_Listed entries:_
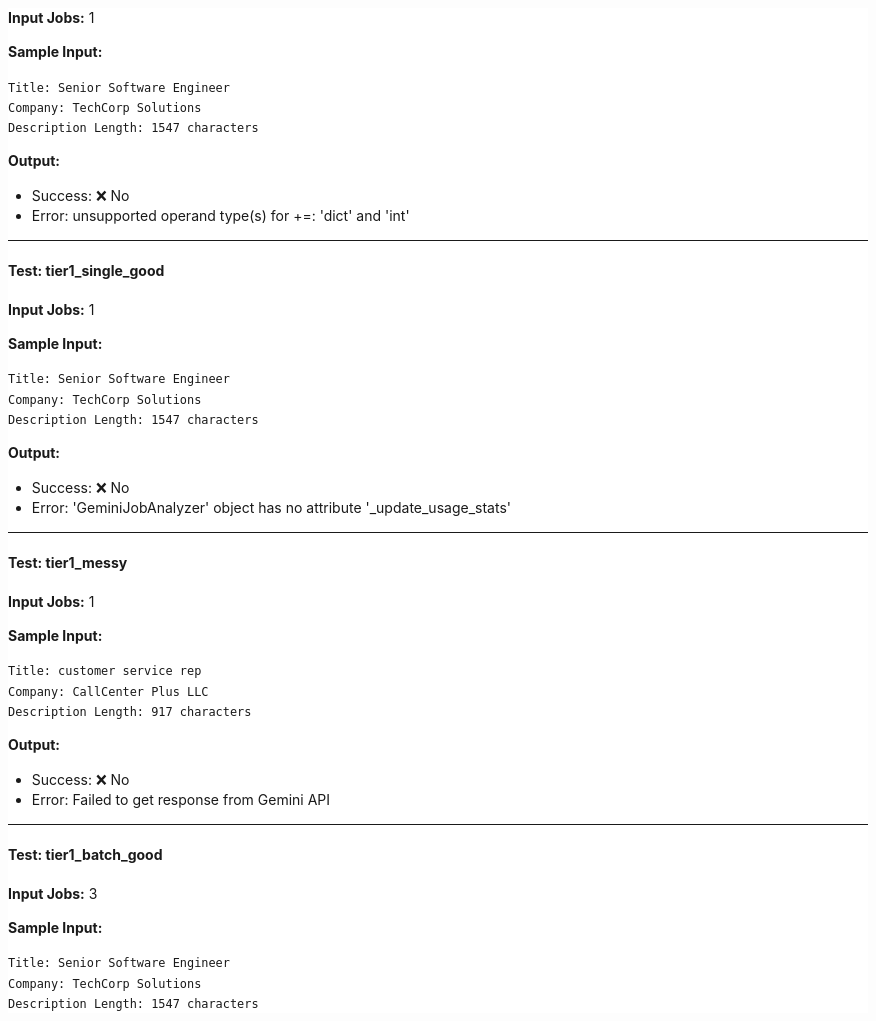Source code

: **Input Jobs:** 1

**Sample Input:**
```
Title: Senior Software Engineer
Company: TechCorp Solutions
Description Length: 1547 characters
```

**Output:**
- Success: ❌ No
- Error: unsupported operand type(s) for +=: 'dict' and 'int'

---

#### Test: tier1_single_good

**Input Jobs:** 1

**Sample Input:**
```
Title: Senior Software Engineer
Company: TechCorp Solutions
Description Length: 1547 characters
```

**Output:**
- Success: ❌ No
- Error: 'GeminiJobAnalyzer' object has no attribute '_update_usage_stats'

---

#### Test: tier1_messy

**Input Jobs:** 1

**Sample Input:**
```
Title: customer service rep
Company: CallCenter Plus LLC
Description Length: 917 characters
```

**Output:**
- Success: ❌ No
- Error: Failed to get response from Gemini API

---

#### Test: tier1_batch_good

**Input Jobs:** 3

**Sample Input:**
```
Title: Senior Software Engineer
Company: TechCorp Solutions
Description Length: 1547 characters
```
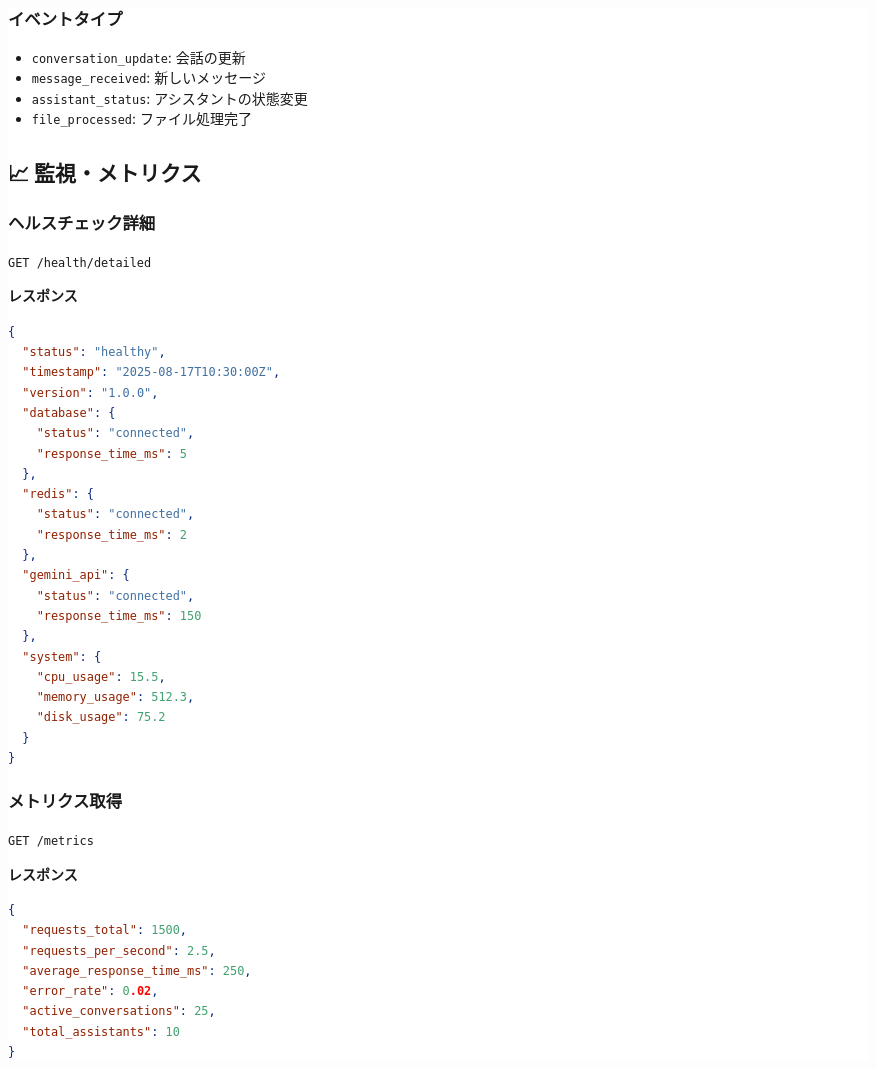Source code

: ### イベントタイプ
- `conversation_update`: 会話の更新
- `message_received`: 新しいメッセージ
- `assistant_status`: アシスタントの状態変更
- `file_processed`: ファイル処理完了

## 📈 監視・メトリクス

### ヘルスチェック詳細
```http
GET /health/detailed
```

**レスポンス**
```json
{
  "status": "healthy",
  "timestamp": "2025-08-17T10:30:00Z",
  "version": "1.0.0",
  "database": {
    "status": "connected",
    "response_time_ms": 5
  },
  "redis": {
    "status": "connected",
    "response_time_ms": 2
  },
  "gemini_api": {
    "status": "connected",
    "response_time_ms": 150
  },
  "system": {
    "cpu_usage": 15.5,
    "memory_usage": 512.3,
    "disk_usage": 75.2
  }
}
```

### メトリクス取得
```http
GET /metrics
```

**レスポンス**
```json
{
  "requests_total": 1500,
  "requests_per_second": 2.5,
  "average_response_time_ms": 250,
  "error_rate": 0.02,
  "active_conversations": 25,
  "total_assistants": 10
}
```
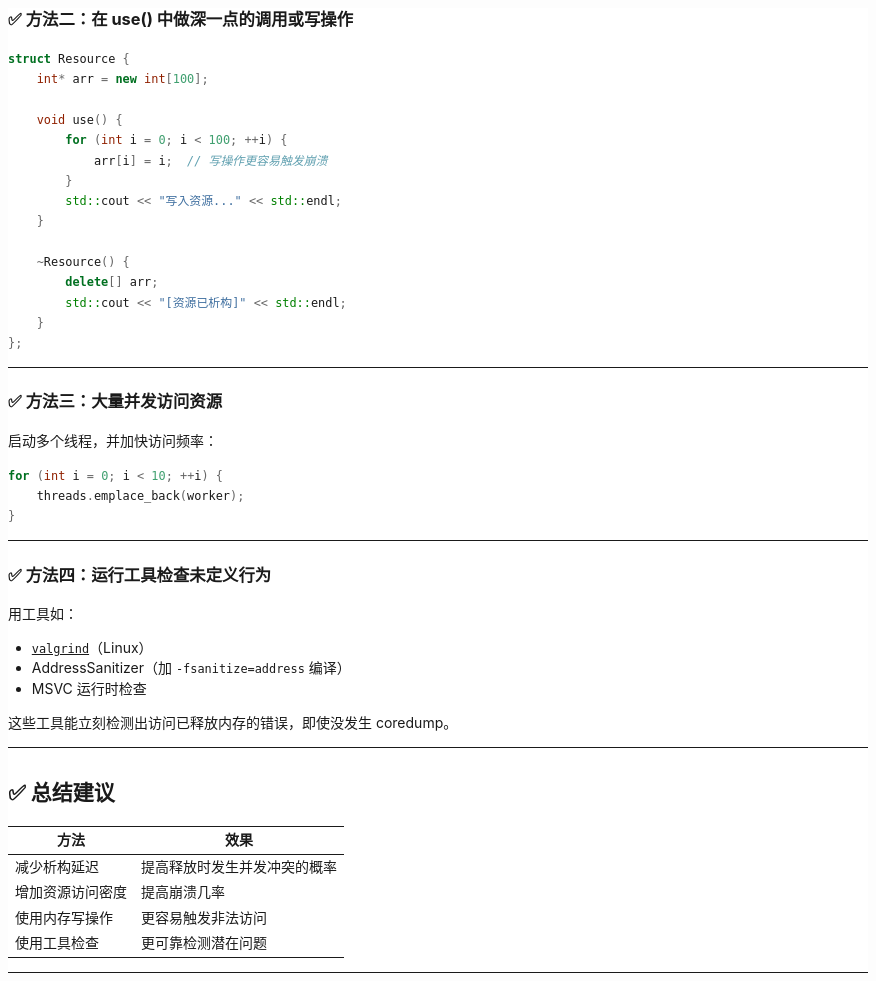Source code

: 
### ✅ 方法二：在 use() 中做深一点的调用或写操作

```cpp
struct Resource {
    int* arr = new int[100];

    void use() {
        for (int i = 0; i < 100; ++i) {
            arr[i] = i;  // 写操作更容易触发崩溃
        }
        std::cout << "写入资源..." << std::endl;
    }

    ~Resource() {
        delete[] arr;
        std::cout << "[资源已析构]" << std::endl;
    }
};
```

---

### ✅ 方法三：大量并发访问资源

启动多个线程，并加快访问频率：

```cpp
for (int i = 0; i < 10; ++i) {
    threads.emplace_back(worker);
}
```

---

### ✅ 方法四：运行工具检查未定义行为

用工具如：

* [`valgrind`](https://valgrind.org/)（Linux）
* AddressSanitizer（加 `-fsanitize=address` 编译）
* MSVC 运行时检查

这些工具能立刻检测出访问已释放内存的错误，即使没发生 coredump。

---

## ✅ 总结建议

| 方法       | 效果             |
| -------- | -------------- |
| 减少析构延迟   | 提高释放时发生并发冲突的概率 |
| 增加资源访问密度 | 提高崩溃几率         |
| 使用内存写操作  | 更容易触发非法访问      |
| 使用工具检查   | 更可靠检测潜在问题      |

---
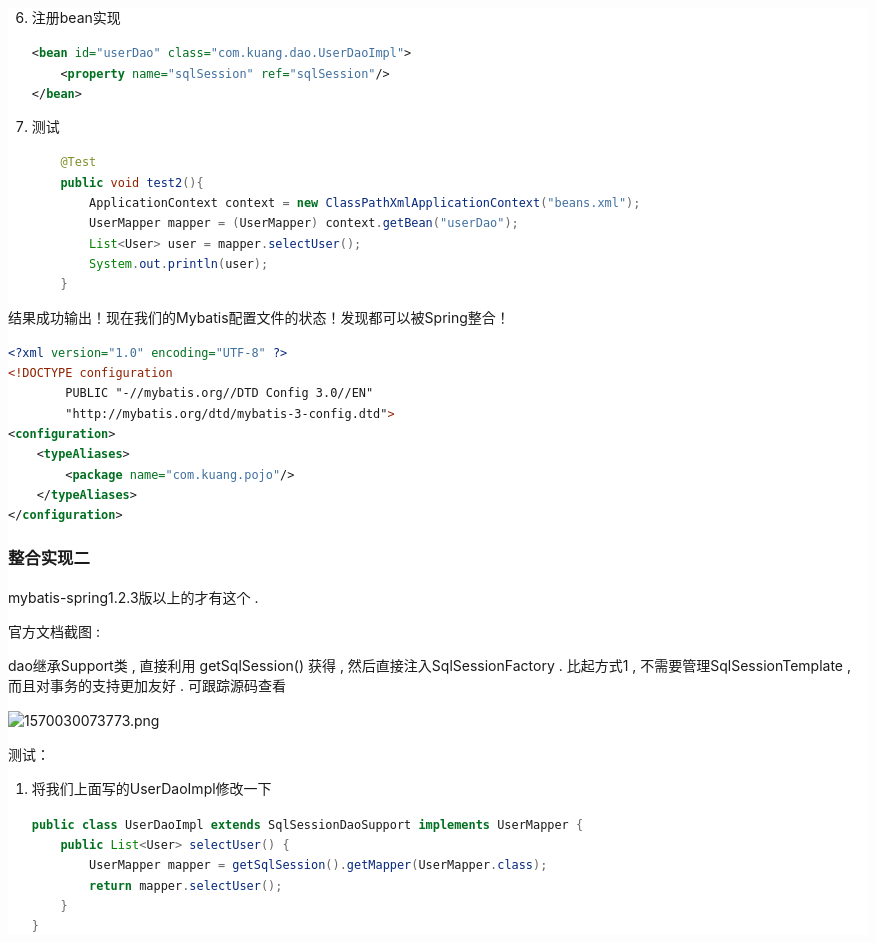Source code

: 6. 注册bean实现

   ```xml
   <bean id="userDao" class="com.kuang.dao.UserDaoImpl">
       <property name="sqlSession" ref="sqlSession"/>
   </bean>
   ```

7. 测试

   ```java
       @Test
       public void test2(){
           ApplicationContext context = new ClassPathXmlApplicationContext("beans.xml");
           UserMapper mapper = (UserMapper) context.getBean("userDao");
           List<User> user = mapper.selectUser();
           System.out.println(user);
       }
   ```

结果成功输出！现在我们的Mybatis配置文件的状态！发现都可以被Spring整合！

```xml
<?xml version="1.0" encoding="UTF-8" ?>
<!DOCTYPE configuration
        PUBLIC "-//mybatis.org//DTD Config 3.0//EN"
        "http://mybatis.org/dtd/mybatis-3-config.dtd">
<configuration>
    <typeAliases>
        <package name="com.kuang.pojo"/>
    </typeAliases>
</configuration>
```

### 整合实现二

mybatis-spring1.2.3版以上的才有这个 .

官方文档截图 :

dao继承Support类 , 直接利用 getSqlSession() 获得 , 然后直接注入SqlSessionFactory . 比起方式1 , 不需要管理SqlSessionTemplate , 而且对事务的支持更加友好 . 可跟踪源码查看

![1570030073773.png](https://blog.kuangstudy.com/usr/uploads/2019/10/3935980021.png)

测试：

1. 将我们上面写的UserDaoImpl修改一下

   ```java
   public class UserDaoImpl extends SqlSessionDaoSupport implements UserMapper {
       public List<User> selectUser() {
           UserMapper mapper = getSqlSession().getMapper(UserMapper.class);
           return mapper.selectUser();
       }
   }
   ```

_Work task:_ Give back every record above word for word; the pictures have no place in it.

_Answer for the task:_
Source code

: **Input Jobs:** 1

**Sample Input:**
```
Title: Senior Software Engineer
Company: TechCorp Solutions
Description Length: 1547 characters
```

**Output:**
- Success: ❌ No
- Error: unsupported operand type(s) for +=: 'dict' and 'int'

---

#### Test: tier1_single_good

**Input Jobs:** 1

**Sample Input:**
```
Title: Senior Software Engineer
Company: TechCorp Solutions
Description Length: 1547 characters
```

**Output:**
- Success: ❌ No
- Error: 'GeminiJobAnalyzer' object has no attribute '_update_usage_stats'

---

#### Test: tier1_messy

**Input Jobs:** 1

**Sample Input:**
```
Title: customer service rep
Company: CallCenter Plus LLC
Description Length: 917 characters
```

**Output:**
- Success: ❌ No
- Error: Failed to get response from Gemini API

---

#### Test: tier1_batch_good

**Input Jobs:** 3

**Sample Input:**
```
Title: Senior Software Engineer
Company: TechCorp Solutions
Description Length: 1547 characters
```
Source code

: ### イベントタイプ
- `conversation_update`: 会話の更新
- `message_received`: 新しいメッセージ
- `assistant_status`: アシスタントの状態変更
- `file_processed`: ファイル処理完了

## 📈 監視・メトリクス

### ヘルスチェック詳細
```http
GET /health/detailed
```

**レスポンス**
```json
{
  "status": "healthy",
  "timestamp": "2025-08-17T10:30:00Z",
  "version": "1.0.0",
  "database": {
    "status": "connected",
    "response_time_ms": 5
  },
  "redis": {
    "status": "connected",
    "response_time_ms": 2
  },
  "gemini_api": {
    "status": "connected",
    "response_time_ms": 150
  },
  "system": {
    "cpu_usage": 15.5,
    "memory_usage": 512.3,
    "disk_usage": 75.2
  }
}
```

### メトリクス取得
```http
GET /metrics
```

**レスポンス**
```json
{
  "requests_total": 1500,
  "requests_per_second": 2.5,
  "average_response_time_ms": 250,
  "error_rate": 0.02,
  "active_conversations": 25,
  "total_assistants": 10
}
```
Source code

: 
### ✅ 方法二：在 use() 中做深一点的调用或写操作

```cpp
struct Resource {
    int* arr = new int[100];

    void use() {
        for (int i = 0; i < 100; ++i) {
            arr[i] = i;  // 写操作更容易触发崩溃
        }
        std::cout << "写入资源..." << std::endl;
    }

    ~Resource() {
        delete[] arr;
        std::cout << "[资源已析构]" << std::endl;
    }
};
```

---

### ✅ 方法三：大量并发访问资源

启动多个线程，并加快访问频率：

```cpp
for (int i = 0; i < 10; ++i) {
    threads.emplace_back(worker);
}
```

---

### ✅ 方法四：运行工具检查未定义行为

用工具如：

* [`valgrind`](https://valgrind.org/)（Linux）
* AddressSanitizer（加 `-fsanitize=address` 编译）
* MSVC 运行时检查

这些工具能立刻检测出访问已释放内存的错误，即使没发生 coredump。

---

## ✅ 总结建议

| 方法       | 效果             |
| -------- | -------------- |
| 减少析构延迟   | 提高释放时发生并发冲突的概率 |
| 增加资源访问密度 | 提高崩溃几率         |
| 使用内存写操作  | 更容易触发非法访问      |
| 使用工具检查   | 更可靠检测潜在问题      |

---
Source code

: 6. 注册bean实现

   ```xml
   <bean id="userDao" class="com.kuang.dao.UserDaoImpl">
       <property name="sqlSession" ref="sqlSession"/>
   </bean>
   ```

7. 测试

   ```java
       @Test
       public void test2(){
           ApplicationContext context = new ClassPathXmlApplicationContext("beans.xml");
           UserMapper mapper = (UserMapper) context.getBean("userDao");
           List<User> user = mapper.selectUser();
           System.out.println(user);
       }
   ```

结果成功输出！现在我们的Mybatis配置文件的状态！发现都可以被Spring整合！

```xml
<?xml version="1.0" encoding="UTF-8" ?>
<!DOCTYPE configuration
        PUBLIC "-//mybatis.org//DTD Config 3.0//EN"
        "http://mybatis.org/dtd/mybatis-3-config.dtd">
<configuration>
    <typeAliases>
        <package name="com.kuang.pojo"/>
    </typeAliases>
</configuration>
```

### 整合实现二

mybatis-spring1.2.3版以上的才有这个 .

官方文档截图 :

dao继承Support类 , 直接利用 getSqlSession() 获得 , 然后直接注入SqlSessionFactory . 比起方式1 , 不需要管理SqlSessionTemplate , 而且对事务的支持更加友好 . 可跟踪源码查看

![1570030073773.png](https://blog.kuangstudy.com/usr/uploads/2019/10/3935980021.png)

测试：

1. 将我们上面写的UserDaoImpl修改一下

   ```java
   public class UserDaoImpl extends SqlSessionDaoSupport implements UserMapper {
       public List<User> selectUser() {
           UserMapper mapper = getSqlSession().getMapper(UserMapper.class);
           return mapper.selectUser();
       }
   }
   ```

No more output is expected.